Convert these lines into a Markdown table with two columns, "Row" for the row number and "Line" for the line itself, covering every line and leaving out blank ones.

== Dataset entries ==
↓↓↓
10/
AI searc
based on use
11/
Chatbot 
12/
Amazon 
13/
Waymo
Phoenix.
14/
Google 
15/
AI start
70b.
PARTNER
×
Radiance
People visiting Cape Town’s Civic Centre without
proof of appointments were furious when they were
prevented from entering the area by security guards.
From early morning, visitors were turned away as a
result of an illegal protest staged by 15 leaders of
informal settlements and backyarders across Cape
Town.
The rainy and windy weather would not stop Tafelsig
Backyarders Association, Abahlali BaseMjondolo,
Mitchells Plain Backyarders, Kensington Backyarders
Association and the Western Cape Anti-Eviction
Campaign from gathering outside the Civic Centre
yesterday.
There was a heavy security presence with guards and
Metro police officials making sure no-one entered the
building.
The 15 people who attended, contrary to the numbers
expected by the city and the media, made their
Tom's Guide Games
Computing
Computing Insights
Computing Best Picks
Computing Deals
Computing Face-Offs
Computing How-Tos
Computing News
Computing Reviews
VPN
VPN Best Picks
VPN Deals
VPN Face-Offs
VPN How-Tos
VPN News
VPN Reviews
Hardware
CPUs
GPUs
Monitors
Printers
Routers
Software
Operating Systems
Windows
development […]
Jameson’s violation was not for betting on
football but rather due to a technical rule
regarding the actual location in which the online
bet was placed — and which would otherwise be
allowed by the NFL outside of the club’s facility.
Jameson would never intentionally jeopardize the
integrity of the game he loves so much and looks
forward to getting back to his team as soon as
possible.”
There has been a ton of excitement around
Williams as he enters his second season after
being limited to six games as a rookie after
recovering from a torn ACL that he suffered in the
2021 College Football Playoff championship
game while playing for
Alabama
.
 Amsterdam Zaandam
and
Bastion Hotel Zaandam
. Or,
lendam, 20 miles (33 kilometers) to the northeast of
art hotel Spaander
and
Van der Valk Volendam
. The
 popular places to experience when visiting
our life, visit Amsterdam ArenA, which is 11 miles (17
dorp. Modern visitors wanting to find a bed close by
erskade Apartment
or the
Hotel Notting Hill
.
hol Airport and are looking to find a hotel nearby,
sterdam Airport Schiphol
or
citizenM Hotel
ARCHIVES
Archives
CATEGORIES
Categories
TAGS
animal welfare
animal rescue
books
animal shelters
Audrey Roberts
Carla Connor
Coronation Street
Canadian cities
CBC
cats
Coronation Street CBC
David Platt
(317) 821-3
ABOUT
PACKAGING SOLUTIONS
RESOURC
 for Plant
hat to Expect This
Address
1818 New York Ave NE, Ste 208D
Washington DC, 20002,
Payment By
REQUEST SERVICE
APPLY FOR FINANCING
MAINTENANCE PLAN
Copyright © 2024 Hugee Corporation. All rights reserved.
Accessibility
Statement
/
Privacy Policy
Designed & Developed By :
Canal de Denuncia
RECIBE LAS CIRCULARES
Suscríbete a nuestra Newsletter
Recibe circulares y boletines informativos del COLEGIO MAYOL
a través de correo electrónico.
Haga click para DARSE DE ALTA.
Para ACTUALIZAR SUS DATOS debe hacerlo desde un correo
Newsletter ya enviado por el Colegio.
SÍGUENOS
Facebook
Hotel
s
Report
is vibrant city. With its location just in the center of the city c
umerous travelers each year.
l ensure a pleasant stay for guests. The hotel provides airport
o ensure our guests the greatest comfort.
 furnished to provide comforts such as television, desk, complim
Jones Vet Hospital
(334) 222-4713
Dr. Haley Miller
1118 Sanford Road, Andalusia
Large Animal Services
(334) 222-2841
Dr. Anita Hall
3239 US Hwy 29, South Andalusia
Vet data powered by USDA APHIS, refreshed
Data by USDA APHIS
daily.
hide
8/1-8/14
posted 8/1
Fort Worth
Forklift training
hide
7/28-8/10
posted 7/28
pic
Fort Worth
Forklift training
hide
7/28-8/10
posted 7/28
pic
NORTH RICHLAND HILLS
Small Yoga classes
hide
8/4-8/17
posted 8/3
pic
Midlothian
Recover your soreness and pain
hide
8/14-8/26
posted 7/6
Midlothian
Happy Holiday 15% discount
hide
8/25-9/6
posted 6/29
↑↑↑
== Expected answer ==
| Row | Line |
|---|---|
| 1 | 10/ |
| 2 | AI searc |
| 3 | based on use |
| 4 | 11/ |
| 5 | Chatbot  |
| 6 | 12/ |
| 7 | Amazon  |
| 8 | 13/ |
| 9 | Waymo |
| 10 | Phoenix. |
| 11 | 14/ |
| 12 | Google  |
| 13 | 15/ |
| 14 | AI start |
| 15 | 70b. |
| 16 | PARTNER |
| 17 | × |
| 18 | Radiance |
| 19 | People visiting Cape Town’s Civic Centre without |
| 20 | proof of appointments were furious when they were |
| 21 | prevented from entering the area by security guards. |
| 22 | From early morning, visitors were turned away as a |
| 23 | result of an illegal protest staged by 15 leaders of |
| 24 | informal settlements and backyarders across Cape |
| 25 | Town. |
| 26 | The rainy and windy weather would not stop Tafelsig |
| 27 | Backyarders Association, Abahlali BaseMjondolo, |
| 28 | Mitchells Plain Backyarders, Kensington Backyarders |
| 29 | Association and the Western Cape Anti-Eviction |
| 30 | Campaign from gathering outside the Civic Centre |
| 31 | yesterday. |
| 32 | There was a heavy security presence with guards and |
| 33 | Metro police officials making sure no-one entered the |
| 34 | building. |
| 35 | The 15 people who attended, contrary to the numbers |
| 36 | expected by the city and the media, made their |
| 37 | Tom's Guide Games |
| 38 | Computing |
| 39 | Computing Insights |
| 40 | Computing Best Picks |
| 41 | Computing Deals |
| 42 | Computing Face-Offs |
| 43 | Computing How-Tos |
| 44 | Computing News |
| 45 | Computing Reviews |
| 46 | VPN |
| 47 | VPN Best Picks |
| 48 | VPN Deals |
| 49 | VPN Face-Offs |
| 50 | VPN How-Tos |
| 51 | VPN News |
| 52 | VPN Reviews |
| 53 | Hardware |
| 54 | CPUs |
| 55 | GPUs |
| 56 | Monitors |
| 57 | Printers |
| 58 | Routers |
| 59 | Software |
| 60 | Operating Systems |
| 61 | Windows |
| 62 | development […] |
| 63 | Jameson’s violation was not for betting on |
| 64 | football but rather due to a technical rule |
| 65 | regarding the actual location in which the online |
| 66 | bet was placed — and which would otherwise be |
| 67 | allowed by the NFL outside of the club’s facility. |
| 68 | Jameson would never intentionally jeopardize the |
| 69 | integrity of the game he loves so much and looks |
| 70 | forward to getting back to his team as soon as |
| 71 | possible.” |
| 72 | There has been a ton of excitement around |
| 73 | Williams as he enters his second season after |
| 74 | being limited to six games as a rookie after |
| 75 | recovering from a torn ACL that he suffered in the |
| 76 | 2021 College Football Playoff championship |
| 77 | game while playing for |
| 78 | Alabama |
| 79 | . |
| 80 |  Amsterdam Zaandam |
| 81 | and |
| 82 | Bastion Hotel Zaandam |
| 83 | . Or, |
| 84 | lendam, 20 miles (33 kilometers) to the northeast of |
| 85 | art hotel Spaander |
| 86 | and |
| 87 | Van der Valk Volendam |
| 88 | . The |
| 89 |  popular places to experience when visiting |
| 90 | our life, visit Amsterdam ArenA, which is 11 miles (17 |
| 91 | dorp. Modern visitors wanting to find a bed close by |
| 92 | erskade Apartment |
| 93 | or the |
| 94 | Hotel Notting Hill |
| 95 | . |
| 96 | hol Airport and are looking to find a hotel nearby, |
| 97 | sterdam Airport Schiphol |
| 98 | or |
| 99 | citizenM Hotel |
| 100 | ARCHIVES |
| 101 | Archives |
| 102 | CATEGORIES |
| 103 | Categories |
| 104 | TAGS |
| 105 | animal welfare |
| 106 | animal rescue |
| 107 | books |
| 108 | animal shelters |
| 109 | Audrey Roberts |
| 110 | Carla Connor |
| 111 | Coronation Street |
| 112 | Canadian cities |
| 113 | CBC |
| 114 | cats |
| 115 | Coronation Street CBC |
| 116 | David Platt |
| 117 | (317) 821-3 |
| 118 | ABOUT |
| 119 | PACKAGING SOLUTIONS |
| 120 | RESOURC |
| 121 |  for Plant |
| 122 | hat to Expect This |
| 123 | Address |
| 124 | 1818 New York Ave NE, Ste 208D |
| 125 | Washington DC, 20002, |
| 126 | Payment By |
| 127 | REQUEST SERVICE |
| 128 | APPLY FOR FINANCING |
| 129 | MAINTENANCE PLAN |
| 130 | Copyright © 2024 Hugee Corporation. All rights reserved. |
| 131 | Accessibility |
| 132 | Statement |
| 133 | / |
| 134 | Privacy Policy |
| 135 | Designed & Developed By : |
| 136 | Canal de Denuncia |
| 137 | RECIBE LAS CIRCULARES |
| 138 | Suscríbete a nuestra Newsletter |
| 139 | Recibe circulares y boletines informativos del COLEGIO MAYOL |
| 140 | a través de correo electrónico. |
| 141 | Haga click para DARSE DE ALTA. |
| 142 | Para ACTUALIZAR SUS DATOS debe hacerlo desde un correo |
| 143 | Newsletter ya enviado por el Colegio. |
| 144 | SÍGUENOS |
| 145 | Facebook |
| 146 | Hotel |
| 147 | s |
| 148 | Report |
| 149 | is vibrant city. With its location just in the center of the city c |
| 150 | umerous travelers each year. |
| 151 | l ensure a pleasant stay for guests. The hotel provides airport |
| 152 | o ensure our guests the greatest comfort. |
| 153 |  furnished to provide comforts such as television, desk, complim |
| 154 | Jones Vet Hospital |
| 155 | (334) 222-4713 |
| 156 | Dr. Haley Miller |
| 157 | 1118 Sanford Road, Andalusia |
| 158 | Large Animal Services |
| 159 | (334) 222-2841 |
| 160 | Dr. Anita Hall |
| 161 | 3239 US Hwy 29, South Andalusia |
| 162 | Vet data powered by USDA APHIS, refreshed |
| 163 | Data by USDA APHIS |
| 164 | daily. |
| 165 | hide |
| 166 | 8/1-8/14 |
| 167 | posted 8/1 |
| 168 | Fort Worth |
| 169 | Forklift training |
| 170 | hide |
| 171 | 7/28-8/10 |
| 172 | posted 7/28 |
| 173 | pic |
| 174 | Fort Worth |
| 175 | Forklift training |
| 176 | hide |
| 177 | 7/28-8/10 |
| 178 | posted 7/28 |
| 179 | pic |
| 180 | NORTH RICHLAND HILLS |
| 181 | Small Yoga classes |
| 182 | hide |
| 183 | 8/4-8/17 |
| 184 | posted 8/3 |
| 185 | pic |
| 186 | Midlothian |
| 187 | Recover your soreness and pain |
| 188 | hide |
| 189 | 8/14-8/26 |
| 190 | posted 7/6 |
| 191 | Midlothian |
| 192 | Happy Holiday 15% discount |
| 193 | hide |
| 194 | 8/25-9/6 |
| 195 | posted 6/29 |